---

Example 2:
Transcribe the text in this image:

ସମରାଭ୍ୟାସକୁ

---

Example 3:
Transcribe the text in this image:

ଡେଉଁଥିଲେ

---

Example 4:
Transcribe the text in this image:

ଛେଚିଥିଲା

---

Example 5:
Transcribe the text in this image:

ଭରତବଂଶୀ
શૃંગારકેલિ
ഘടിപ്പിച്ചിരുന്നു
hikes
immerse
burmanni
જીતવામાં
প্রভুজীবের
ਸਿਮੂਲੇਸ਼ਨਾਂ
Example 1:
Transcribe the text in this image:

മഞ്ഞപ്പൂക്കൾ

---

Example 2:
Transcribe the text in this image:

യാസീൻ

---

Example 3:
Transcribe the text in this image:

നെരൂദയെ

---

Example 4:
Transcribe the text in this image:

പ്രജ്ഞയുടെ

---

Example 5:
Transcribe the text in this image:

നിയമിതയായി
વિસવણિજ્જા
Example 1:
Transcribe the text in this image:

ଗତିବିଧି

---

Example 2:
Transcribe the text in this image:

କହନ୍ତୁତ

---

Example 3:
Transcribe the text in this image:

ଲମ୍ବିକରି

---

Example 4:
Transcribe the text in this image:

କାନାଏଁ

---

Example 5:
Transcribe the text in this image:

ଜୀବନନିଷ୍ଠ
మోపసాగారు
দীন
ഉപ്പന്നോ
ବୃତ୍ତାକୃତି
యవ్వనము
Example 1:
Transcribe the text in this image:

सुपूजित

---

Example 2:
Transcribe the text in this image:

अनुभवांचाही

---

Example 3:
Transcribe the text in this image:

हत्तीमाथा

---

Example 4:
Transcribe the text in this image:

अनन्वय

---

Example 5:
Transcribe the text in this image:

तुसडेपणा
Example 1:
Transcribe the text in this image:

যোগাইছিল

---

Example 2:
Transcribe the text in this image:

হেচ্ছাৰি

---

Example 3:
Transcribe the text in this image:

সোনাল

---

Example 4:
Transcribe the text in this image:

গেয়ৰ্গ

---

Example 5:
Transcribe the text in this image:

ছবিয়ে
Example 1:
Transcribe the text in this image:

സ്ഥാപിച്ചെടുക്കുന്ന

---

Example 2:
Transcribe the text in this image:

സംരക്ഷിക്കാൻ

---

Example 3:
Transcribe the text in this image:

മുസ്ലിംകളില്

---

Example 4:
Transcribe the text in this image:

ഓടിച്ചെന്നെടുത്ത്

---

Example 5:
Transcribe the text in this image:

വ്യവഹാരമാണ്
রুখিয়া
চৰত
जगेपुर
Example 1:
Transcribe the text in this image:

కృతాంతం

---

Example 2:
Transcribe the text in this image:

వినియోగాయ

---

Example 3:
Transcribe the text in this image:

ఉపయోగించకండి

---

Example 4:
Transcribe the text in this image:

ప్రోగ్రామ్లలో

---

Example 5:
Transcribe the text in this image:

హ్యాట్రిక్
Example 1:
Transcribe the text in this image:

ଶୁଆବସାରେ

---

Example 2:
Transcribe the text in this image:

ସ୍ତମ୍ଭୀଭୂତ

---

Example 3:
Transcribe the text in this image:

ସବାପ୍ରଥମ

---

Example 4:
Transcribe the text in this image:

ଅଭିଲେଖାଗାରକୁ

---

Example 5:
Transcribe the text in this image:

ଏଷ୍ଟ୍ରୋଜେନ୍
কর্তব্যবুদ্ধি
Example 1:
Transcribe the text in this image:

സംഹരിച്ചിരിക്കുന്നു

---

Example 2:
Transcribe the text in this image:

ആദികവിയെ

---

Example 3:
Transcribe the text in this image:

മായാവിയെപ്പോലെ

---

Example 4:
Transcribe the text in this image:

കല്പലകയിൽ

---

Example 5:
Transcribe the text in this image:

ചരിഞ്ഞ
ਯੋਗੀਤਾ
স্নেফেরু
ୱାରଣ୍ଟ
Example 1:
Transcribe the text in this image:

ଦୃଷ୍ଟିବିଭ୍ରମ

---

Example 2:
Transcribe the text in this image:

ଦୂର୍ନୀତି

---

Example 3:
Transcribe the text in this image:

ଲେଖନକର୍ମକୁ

=======

All the data must be duplicated exactly, with nothing added or removed.

Output of the task »
---

Example 2:
Transcribe the text in this image:

ସମରାଭ୍ୟାସକୁ

---

Example 3:
Transcribe the text in this image:

ଡେଉଁଥିଲେ

---

Example 4:
Transcribe the text in this image:

ଛେଚିଥିଲା

---

Example 5:
Transcribe the text in this image:

ଭରତବଂଶୀ
શૃંગારકેલિ
ഘടിപ്പിച്ചിരുന്നു
hikes
immerse
burmanni
જીતવામાં
প্রভুজীবের
ਸਿਮੂਲੇਸ਼ਨਾਂ
Example 1:
Transcribe the text in this image:

മഞ്ഞപ്പൂക്കൾ

---

Example 2:
Transcribe the text in this image:

യാസീൻ

---

Example 3:
Transcribe the text in this image:

നെരൂദയെ

---

Example 4:
Transcribe the text in this image:

പ്രജ്ഞയുടെ

---

Example 5:
Transcribe the text in this image:

നിയമിതയായി
વિસવણિજ્જા
Example 1:
Transcribe the text in this image:

ଗତିବିଧି

---

Example 2:
Transcribe the text in this image:

କହନ୍ତୁତ

---

Example 3:
Transcribe the text in this image:

ଲମ୍ବିକରି

---

Example 4:
Transcribe the text in this image:

କାନାଏଁ

---

Example 5:
Transcribe the text in this image:

ଜୀବନନିଷ୍ଠ
మోపసాగారు
দীন
ഉപ്പന്നോ
ବୃତ୍ତାକୃତି
యవ్వనము
Example 1:
Transcribe the text in this image:

सुपूजित

---

Example 2:
Transcribe the text in this image:

अनुभवांचाही

---

Example 3:
Transcribe the text in this image:

हत्तीमाथा

---

Example 4:
Transcribe the text in this image:

अनन्वय

---

Example 5:
Transcribe the text in this image:

तुसडेपणा
Example 1:
Transcribe the text in this image:

যোগাইছিল

---

Example 2:
Transcribe the text in this image:

হেচ্ছাৰি

---

Example 3:
Transcribe the text in this image:

সোনাল

---

Example 4:
Transcribe the text in this image:

গেয়ৰ্গ

---

Example 5:
Transcribe the text in this image:

ছবিয়ে
Example 1:
Transcribe the text in this image:

സ്ഥാപിച്ചെടുക്കുന്ന

---

Example 2:
Transcribe the text in this image:

സംരക്ഷിക്കാൻ

---

Example 3:
Transcribe the text in this image:

മുസ്ലിംകളില്

---

Example 4:
Transcribe the text in this image:

ഓടിച്ചെന്നെടുത്ത്

---

Example 5:
Transcribe the text in this image:

വ്യവഹാരമാണ്
রুখিয়া
চৰত
जगेपुर
Example 1:
Transcribe the text in this image:

కృతాంతం

---

Example 2:
Transcribe the text in this image:

వినియోగాయ

---

Example 3:
Transcribe the text in this image:

ఉపయోగించకండి

---

Example 4:
Transcribe the text in this image:

ప్రోగ్రామ్లలో

---

Example 5:
Transcribe the text in this image:

హ్యాట్రిక్
Example 1:
Transcribe the text in this image:

ଶୁଆବସାରେ

---

Example 2:
Transcribe the text in this image:

ସ୍ତମ୍ଭୀଭୂତ

---

Example 3:
Transcribe the text in this image:

ସବାପ୍ରଥମ

---

Example 4:
Transcribe the text in this image:

ଅଭିଲେଖାଗାରକୁ

---

Example 5:
Transcribe the text in this image:

ଏଷ୍ଟ୍ରୋଜେନ୍
কর্তব্যবুদ্ধি
Example 1:
Transcribe the text in this image:

സംഹരിച്ചിരിക്കുന്നു

---

Example 2:
Transcribe the text in this image:

ആദികവിയെ

---

Example 3:
Transcribe the text in this image:

മായാവിയെപ്പോലെ

---

Example 4:
Transcribe the text in this image:

കല്പലകയിൽ

---

Example 5:
Transcribe the text in this image:

ചരിഞ്ഞ
ਯੋਗੀਤਾ
স্নেফেরু
ୱାରଣ୍ଟ
Example 1:
Transcribe the text in this image:

ଦୃଷ୍ଟିବିଭ୍ରମ

---

Example 2:
Transcribe the text in this image:

ଦୂର୍ନୀତି

---

Example 3:
Transcribe the text in this image:

ଲେଖନକର୍ମକୁ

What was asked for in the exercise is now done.